Archive for Wednesday, January 24, 2001

Reading equality

January 24, 2001


To the editor:

I have a simple solution to the current out-of-control special education spending and low reading scores. Teach all children to read using empirical research-based methods. To meet ALL children's learning styles, we must use a multi-sensory approach that includes intensive, systematic, explicit phonics.

The current eclectic approach used in the Lawrence school district is a direct correlation to the poor test scores and number of students labeled as learning disabled. The district program does not follow the principles of a comprehensive reading program recommended by The National Institution of Health and renowned, national reading experts. School officials insist that their reading program includes phonics. If a restaurant owner blended a teaspoon of hamburger into a gallon of chili soup, his customer would ask "Where's the beef?"

According to Dr. G. Reid Lyon, chief of the child-development and behavior branch of the National Institute of Health, "The increases in special education can be attributed to poor teaching in the general education classroom. We are talking about special education without talking about the deficiencies in the regular education that give rise to those conditions in the first place." He also contends that the learning disabilities (LD) classification is invalid because a vast majority of the children so designated have conditions that can be prevented with effective teaching strategies.

If we use intensive, systematic, explicit phonics first to teach ALL children to read, the dollars intended for those with physical, mental and emotional disabilities would be plentiful. Special education is filled with curriculum-disabled children labeled learning-disabled. This is costly to the taxpayers as well as the children's self esteem.

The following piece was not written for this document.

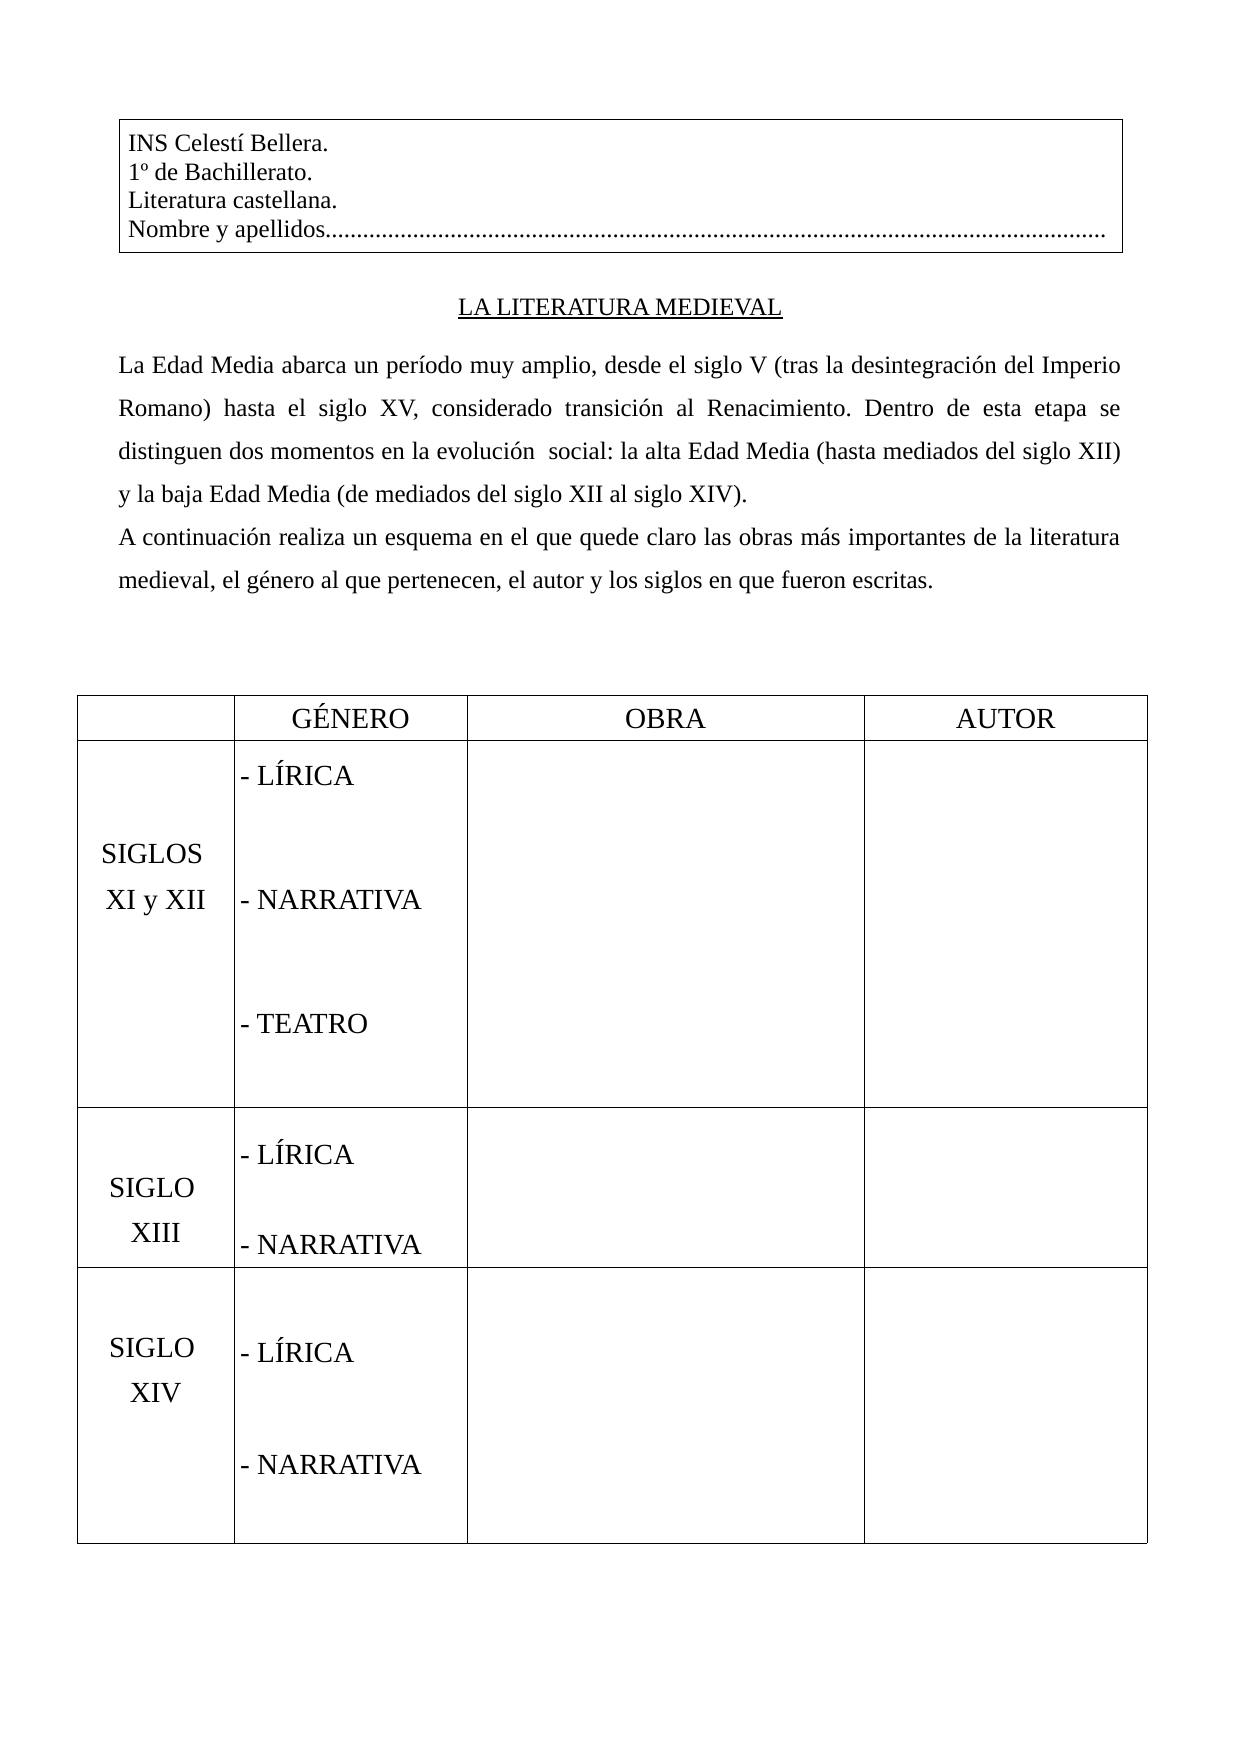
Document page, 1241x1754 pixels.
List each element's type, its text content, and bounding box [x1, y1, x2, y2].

We can solve illiteracy by following the endless scientific research on the best practices, including intensive, systematic phonics in every classroom.

The choice of inadequate curriculum has helped create inequality in our schools. Those who have the resources can hire tutors to teach their children what they have failed to learn in school. Those who do not have the economic resources continue to fall further behind. Equality among our schools must begin with teaching methods that work for ALL.